Toward a high-throughput approach to quantitative proteomic analysis: expression-dependent protein identification by mass spectrometry

The isotope-coded affinity tag (ICAT) [1] technology enables the concurrent identification and comparative quantitative analysis of proteins present in biological samples such as cell and tissue extracts and biological fluids by mass spectrometry. The initial implementation of this technology was based on microcapillary chromatography coupled on-line with electrospray ionization tandem mass spectrometry. This implementation lacked the ability to select proteins for identification based on their relative abundance and therefore to focus on differentially expressed proteins.
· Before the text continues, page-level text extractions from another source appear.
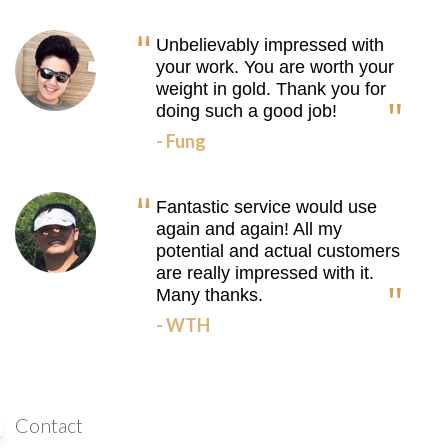
Unbelievably impressed with
your work. You are worth your
weight in gold. Thank you for
doing such a good job!
- Fung
Fantastic service would use
again and again! All my
potential and actual customers
are really impressed with it.
Many thanks.
- WTH
Contact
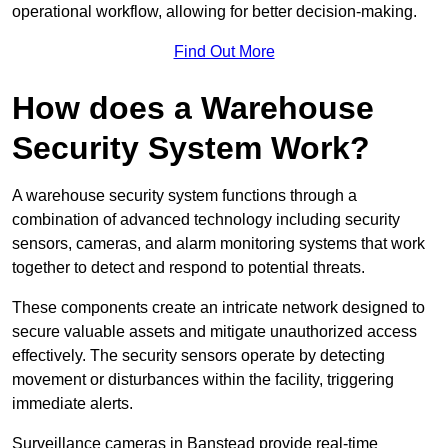
operational workflow, allowing for better decision-making.
Find Out More
How does a Warehouse
Security System Work?
A warehouse security system functions through a
combination of advanced technology including security
sensors, cameras, and alarm monitoring systems that work
together to detect and respond to potential threats.
These components create an intricate network designed to
secure valuable assets and mitigate unauthorized access
effectively. The security sensors operate by detecting
movement or disturbances within the facility, triggering
immediate alerts.
Surveillance cameras in Banstead provide real-time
In order to improve the sample throughput of this technology, we have developed a two-step approach that is focused on those proteins for which the abundance changes between samples: First, a new software program for the automated quantification of ICAT reagent labeled peptides analyzed by microcapillary electrospray ionization time-of-flight mass spectrometry determines those peptides that differ in their abundance and second, these peptides are identified by tandem mass spectrometry using an electrospray quadrupole time-of flight mass spectrometer and sequence database searching. Results from the application of this approach to the analysis of differentially expressed proteins secreted from nontumorigenic human prostate epithelial cells and metastatic cancerous human prostate epithelial cells are shown.